Dataset items
——
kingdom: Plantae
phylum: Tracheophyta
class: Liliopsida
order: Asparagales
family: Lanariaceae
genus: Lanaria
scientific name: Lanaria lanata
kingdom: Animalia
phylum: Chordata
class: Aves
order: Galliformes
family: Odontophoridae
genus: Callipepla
——
- [Exercise brief]
Reproduce each line of the data above without any changes.

- [Exercise result]
kingdom: Plantae
phylum: Tracheophyta
class: Liliopsida
order: Asparagales
family: Lanariaceae
genus: Lanaria
scientific name: Lanaria lanata
kingdom: Animalia
phylum: Chordata
class: Aves
order: Galliformes
family: Odontophoridae
genus: Callipepla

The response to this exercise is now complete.